───── PROVIDED ENTRIES ─────

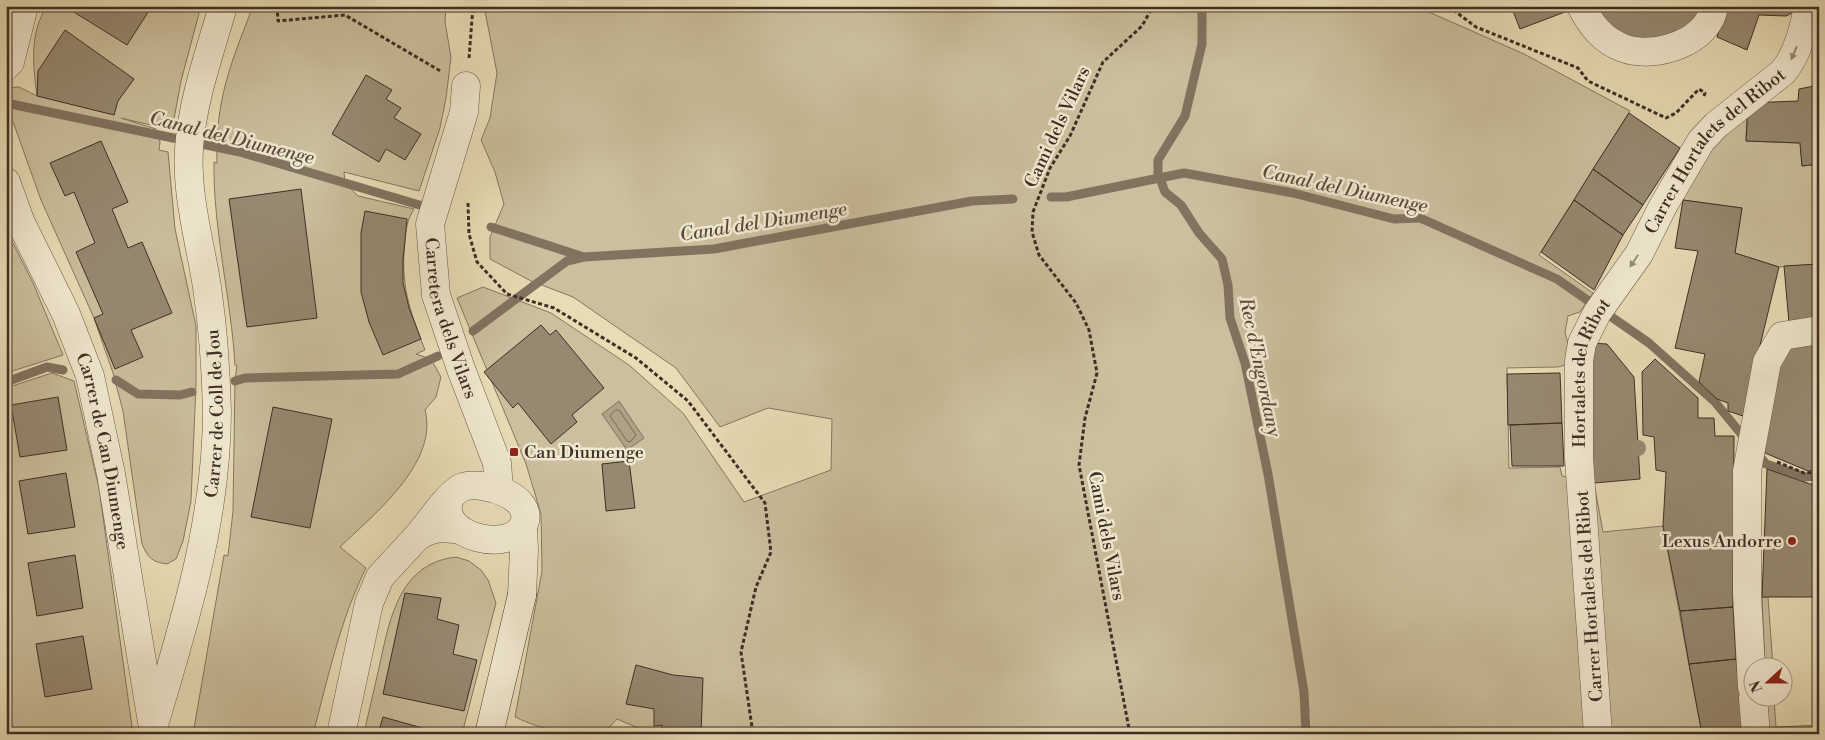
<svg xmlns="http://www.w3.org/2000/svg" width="1825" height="740" font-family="'Libre Bodoni',serif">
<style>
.green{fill:#cbbf9d;stroke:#847762}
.water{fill:#aea185;stroke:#817360}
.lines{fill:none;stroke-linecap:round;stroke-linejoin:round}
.shore{stroke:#766856;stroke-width:1}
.stream{stroke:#817360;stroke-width:9}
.building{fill:#968971;stroke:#3e2f28}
.street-casing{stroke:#685a4b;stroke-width:29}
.secondary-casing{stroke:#3e2f28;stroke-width:29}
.path{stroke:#3e2f28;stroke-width:3;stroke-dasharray:4 2.5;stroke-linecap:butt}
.street{stroke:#f0e8cf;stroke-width:28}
.secondary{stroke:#f0e8cf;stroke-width:28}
.tree{fill:#9a8d74}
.oneway{fill:#978c7c}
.poi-dot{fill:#8f2418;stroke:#f0e8cf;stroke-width:2}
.labels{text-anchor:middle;stroke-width:5;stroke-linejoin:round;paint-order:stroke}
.street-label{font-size:18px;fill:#3e2f28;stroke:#f0e8cf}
.poi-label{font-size:18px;fill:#3e2f28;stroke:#f0e8cf;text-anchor:start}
.water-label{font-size:19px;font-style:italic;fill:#5a4c3f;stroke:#f0e8cf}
</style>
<rect width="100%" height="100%" fill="#e8dcb5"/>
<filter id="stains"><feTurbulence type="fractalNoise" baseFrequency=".004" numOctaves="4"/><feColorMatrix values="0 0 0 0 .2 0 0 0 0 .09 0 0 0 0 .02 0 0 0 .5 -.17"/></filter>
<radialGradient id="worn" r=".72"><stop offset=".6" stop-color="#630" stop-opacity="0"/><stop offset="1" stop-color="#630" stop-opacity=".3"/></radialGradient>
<path class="green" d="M47,6H201L181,81L172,130L121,118L156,129L160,142L159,150L168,152L175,229L196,326V385L191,501L183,541L176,559L167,564C152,562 148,558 142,544L123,411L113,373L94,318L41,200L6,102V88L19,87L37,96C33,65 29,34 47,6Z
M253,6H446L445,22L451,57L446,98L440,128L419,191L344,172L345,183L358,196L414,209C407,220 406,229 405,242C400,285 410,311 425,350L416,354L431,359L441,377L436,397L425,410C439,463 373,515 340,547L366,568C340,620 328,678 313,734H193L224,555L228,556L233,511L235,381L237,365H235C231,297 213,230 214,162L217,163C215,100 231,63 253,6Z
M484,6H1427L1429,12L1524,54L1630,111L1539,255L1593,293L1580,312L1568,316L1565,332L1570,352L1569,364L1558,367L1507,368L1509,468L1560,467L1562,476L1594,483L1603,532L1663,526L1702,734H652L617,719L603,734C571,734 544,731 515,717L542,571L541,514L526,464L457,298L483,287L551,313L629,365L683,413L744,502L831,470L832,419L768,408L720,427L676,368L573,297L531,281L490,259V237L504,204L495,172L481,140L490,118L497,73Z
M1748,103L1746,141L1800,143L1802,166L1819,164V264L1779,267L1735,253L1742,208L1683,200C1687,162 1723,130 1748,103Z
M6,229L33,283L63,355L6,373Z
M52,373L74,381L99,488L133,734H6V388Z
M456,557L469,561L481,570L488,580L496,603L462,734H364C369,710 375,686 380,663C390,617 400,563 456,557Z
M1762,597H1768L1773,667H1765Z
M1766,698H1774L1776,727L1819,725V734H1767Z"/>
<path class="water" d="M619,401L644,438L627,450L602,414Z"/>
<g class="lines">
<path class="shore" d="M616,410H619L636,435L630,442L627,441L610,416Z"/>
<path class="stream" d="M1202,6V44L1185,116L1158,160V173L1165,192L1181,205L1199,233L1222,259L1228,285L1230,318L1245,363L1268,474L1304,692L1306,734
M6,103L240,152L433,209
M1051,197H1066L1184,173L1293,193L1394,219L1420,218L1557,279L1649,343L1715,402L1747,441
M491,227L584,257L714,249L972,201L1013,199
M473,331L567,261L584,257
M116,380L138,394L180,395L192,392
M235,381L245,378L398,374L438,356
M6,382L47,367L63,370
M1755,451L1766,464L1805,477L1819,476"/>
</g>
<path class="building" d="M71,6H152L127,45L69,9Z
M1511,6H1577L1578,7L1520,29Z
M1591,6H1705L1692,22L1679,33L1647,40L1626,36L1611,27Z
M1727,6H1804V7L1786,16L1759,15L1747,50L1717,37Z
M65,30L134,79L118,101L114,115L37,96L38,71Z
M366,75L392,90L386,99L401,108L394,118L421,134L405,160L386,149L379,162L332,134Z
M1819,85V164L1802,166L1800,143L1746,141L1748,103L1798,101L1799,89Z
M1629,113L1680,148L1643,205L1593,169Z
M101,141L128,202L112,209L128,248L142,242L172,313L131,330L143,357L115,369L94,318L103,314L76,252L95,243L74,192L65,196L50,163Z
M1593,169L1643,205L1623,235L1574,200Z
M301,189L317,318L247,327L229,199Z
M1574,200L1623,235L1594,290L1541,252Z
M1683,200L1742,208L1735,253L1779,267L1743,416L1728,411V403L1717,399L1699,382L1705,354L1675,348L1698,251L1675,248Z
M365,211L407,219L403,260V283L409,308L421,339L383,355L369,322L361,292V233Z
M1819,264V320L1789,323L1784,266Z
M541,325L550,335L556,330L604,388L572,415L577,422L551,444L518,403L513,408L484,372Z
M1819,342V470L1808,471L1765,453L1761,437L1771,372L1790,343Z
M1591,343L1607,344L1634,377L1640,479L1594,483L1587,380Z
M1655,359L1698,398V418H1714L1715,436H1734L1733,607L1680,611L1663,526L1666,472L1656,470L1654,437L1643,435L1642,372Z
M1560,373L1562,423L1508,425L1507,374Z
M58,397L67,450L20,457L11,405Z
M273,407L332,419L310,528L251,517Z
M1562,423L1564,466H1512L1510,425Z
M629,461L635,508L606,511L602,464Z
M1767,469L1810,484H1819V597H1762Z
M66,473L75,527L28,534L19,481Z
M75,555L83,608L37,616L28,563Z
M405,593L441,598L437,619L459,625L453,654L477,660L464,711L383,694Z
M1733,607L1736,659L1689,664L1680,611Z
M83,636L92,689L45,697L36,644Z
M1736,659L1744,734H1702L1689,664Z
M636,665L673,675L703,678L701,734H662V725L654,726V709L626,704Z
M383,717L433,731V734H378Z
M78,729V734H35V730Z"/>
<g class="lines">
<defs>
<g id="street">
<path d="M1581,6C1591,25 1602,40 1623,48C1654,60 1710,42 1714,6"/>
<path d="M6,66L10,62L24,6"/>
<path id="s1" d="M466,86L464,112L430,224L436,295L461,369L497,463L499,489"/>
<path id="s2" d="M6,182L21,223L66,314L90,376L111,474L152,722"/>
<path d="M449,500C437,538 512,554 524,524C535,497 483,480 463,487C450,491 427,526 417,537C432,527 442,527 460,530"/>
<path d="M522,595L524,550L523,526"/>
<path d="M1752,687L1747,594V471L1767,362L1782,336L1819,330"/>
<path d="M1753,698L1756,734"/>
<path id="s3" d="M153,728C184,624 217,520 217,411C216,370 213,328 207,287C200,242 186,195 189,149C192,101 210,52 223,6"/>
<path d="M341,734L369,603L380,577L417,537"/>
<path id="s4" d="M1598,734L1579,458V361L1582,343L1597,313L1639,254L1663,206L1701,141L1716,125L1783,72C1798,54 1804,29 1808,6"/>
</g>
<path id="secondary" d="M489,734L522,595"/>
</defs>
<use href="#street" class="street-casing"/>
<use href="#secondary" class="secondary-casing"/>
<path class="path" d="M277,6L278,21L345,15L442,72
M1448,6L1476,27L1578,68L1588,81L1666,118L1676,113L1699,89L1705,93L1704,96
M469,58L473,6
M468,203L469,234L477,262L507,294L554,308L636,358L688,401L765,503L771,552L756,587L741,652L753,734
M1777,462L1804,473L1819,472
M1130,734L1079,465L1085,418L1097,373L1089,330L1076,303L1039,255L1032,232L1033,212L1050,168L1070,136L1103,62L1142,26L1153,6"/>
<use href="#street" class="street"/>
<use href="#secondary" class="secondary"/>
</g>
<circle class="tree" cx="1638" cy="448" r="8"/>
<defs><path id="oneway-solid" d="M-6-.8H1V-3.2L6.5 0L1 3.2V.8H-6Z" transform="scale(1.25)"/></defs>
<g class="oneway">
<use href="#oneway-solid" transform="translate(1794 53) rotate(113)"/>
<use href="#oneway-solid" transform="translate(1634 261) rotate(124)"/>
</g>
<g class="poi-dot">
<rect x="509" y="447" width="10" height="10" rx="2.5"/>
<circle cx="1792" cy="541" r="5"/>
</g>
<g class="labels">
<g class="street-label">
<text transform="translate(1057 127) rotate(-65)" y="6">Cami dels Vilars</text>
<text dy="6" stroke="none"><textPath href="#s4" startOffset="628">Carrer Hortalets del Ribot</textPath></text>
<text dy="6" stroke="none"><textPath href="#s1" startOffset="240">Carretera dels Vilars</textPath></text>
<text dy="6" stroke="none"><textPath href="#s4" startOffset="364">Hortalets del Ribot</textPath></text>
<text dy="6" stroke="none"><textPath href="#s3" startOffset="322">Carrer de Coll de Jou</textPath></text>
<text dy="6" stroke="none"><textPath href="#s2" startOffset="288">Carrer de Can Diumenge</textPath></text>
<text transform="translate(1107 536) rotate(79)" y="6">Cami dels Vilars</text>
<text transform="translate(1589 596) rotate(-94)" y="6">Carrer Hortalets del Ribot</text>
</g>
<g class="poi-label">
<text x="524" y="458">Can Diumenge</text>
<text x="1782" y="547" text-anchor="end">Lexus Andorre</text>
</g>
<g class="water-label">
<text transform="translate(232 137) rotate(14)" y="7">Canal del Diumenge</text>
<text transform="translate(1345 188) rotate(12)" y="7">Canal del Diumenge</text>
<text transform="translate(763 221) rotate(-9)" y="7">Canal del Diumenge</text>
<text transform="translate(1261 367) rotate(78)" y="7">Rec d'Engordany</text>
</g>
</g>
<rect width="1825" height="740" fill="none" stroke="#e8dcb5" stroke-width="25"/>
<rect x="8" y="8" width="1810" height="725" fill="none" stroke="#3e2f28" stroke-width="2.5"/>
<rect x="12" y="12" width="1800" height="715" fill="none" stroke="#3e2f28"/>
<g transform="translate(1768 682) rotate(249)"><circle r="24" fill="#f0e8cf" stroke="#a99e8c"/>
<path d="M0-4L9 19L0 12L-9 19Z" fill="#8f2418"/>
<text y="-8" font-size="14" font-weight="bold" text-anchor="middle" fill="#3e2f28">N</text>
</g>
<rect width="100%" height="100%" filter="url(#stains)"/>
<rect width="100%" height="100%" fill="url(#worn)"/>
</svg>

─────

PROBLEM TO SOLVE - In the entries above, identify each line that includes the string "middle", then copy it.

ANSWER SECTION -
.labels{text-anchor:middle;stroke-width:5;stroke-linejoin:round;paint-order:stroke}
<text y="-8" font-size="14" font-weight="bold" text-anchor="middle" fill="#3e2f28">N</text>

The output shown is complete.